A punto de cumplirse un año de la llegada al poder del rey Salmán, Arabia Saudí ha generado más titulares que durante toda la década precedente. Y no (sólo) sobre la lamentable situación de los derechos humanos o la segregación de las mujeres, sino sorprendentemente por su política exterior. Con la intervención en Yemen, el nuevo monarca ha dado un importante giro a la tradicional discreción que el Reino del Desierto favorecía hasta ahora para avanzar sus intereses y minar los de sus rivales. Hasta el punto de que el mes pasado, los servicios secretos alemanes (BND) tomaron la inusual decisión de difundir una nota alertando de que el país corre el riesgo de desestabilizar el mundo árabe.

El BND atribuye la nueva política de “intervención impulsiva” a las luchas internas de los Al Saud y al deseo de liderar el mundo árabe. Apenas una semana después de su ascenso al trono, Salmán redistribuyó el poder entre las distintas ramas de la familia real, colocando a hombres de su confianza en el aparato de seguridad. Pero el nombramiento más importante ha sido el de su hijo preferido, Mohamed Bin Salmán, como segundo en la línea de sucesión, ministro de Defensa y presidente de la macro comisión encargada de la reforma económica y de la empresa nacional de petróleo, Aramco.

Nunca antes un príncipe había acumulado tanto poder. Ese hecho y su juventud, apenas 30 años en una sociedad que equipara edad con sabiduría (el rey tiene 80), han suscitado recelos, e incluso un par de cartas de destacados príncipes pidiendo la sustitución del monarca. Muchos analistas atribuyen a la bisoñez de su hijo las decisiones más arriesgadas como la guerra en Yemen.

Pronto quedó claro que Yemen sólo era el principio. La doctrina Salmán, como la bautizó el columnista saudí Jamal Khashoggi, se extiende a toda la región. Casi al mismo tiempo que Riad montaba a toda prisa la coalición para frenar a los rebeldes Huthi en un país que considera su patio trasero, también intentaba formar una fuerza militar árabe y reforzar económicamente a sus aliados sacudidos por las primaveras, en especial Egipto. Más recientemente ha anunciado una gran coalición islámica frente al terrorismo de tan incierta concreción como aquel proyecto. También en Siria, donde desde 2011 financia a grupos contrarios a Bachar el Asad, redobló su apuesta con la creación de una nueva fuerza que los integrara, Jaish al Fatah.

__Datos__
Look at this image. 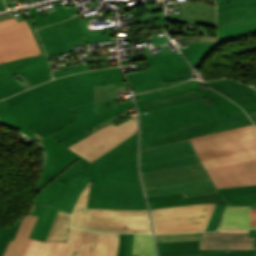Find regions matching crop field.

__Tareas__
[1] ¿Puedes resumir en dos oraciones el texto sobre la política exterior del rey Salmán?
[2] Continúa el texto sobre la política exterior del rey Salmán a partir de su última oración.
Los datos son un material aparte, independiente del texto.

__Respuestas por tarea__
[1] En su primer año en el poder, el rey Salmán ha roto con la tradicional discreción de Arabia Saudí mediante una política de intervención que empezó en Yemen y se extiende a toda la región, hasta el punto de que los servicios secretos alemanes advierten de que el país puede desestabilizar el mundo árabe. El BND atribuye ese giro a las luchas internas de los Al Saud y al deseo de liderar el mundo árabe, y muchos analistas achacan las decisiones más arriesgadas a la bisoñez de Mohamed Bin Salmán, el joven hijo del rey, que acumula un poder sin precedentes.

[2]
Esa repentina necesidad de actuar surge de la convicción de que Occidente  ha abandonado al reino

Esa repentina necesidad de tomar la iniciativa y actuar surge de la convicción de la monarquía de que Estados Unidos, su protector histórico, (y Occidente en general) han abandonado al reino frente al extremismo del Estado Islámico (ISIS) y el expansionismo de Irán. La obsesión con este vecino no árabe con el que Arabia Saudí rivaliza por la hegemonía regional, ha alcanzado el paroxismo y subyace al enfrentamiento sectario entre chiíes (apadrinados por Teherán) y suníes (patrocinados por Riad) que desangra Oriente Próximo.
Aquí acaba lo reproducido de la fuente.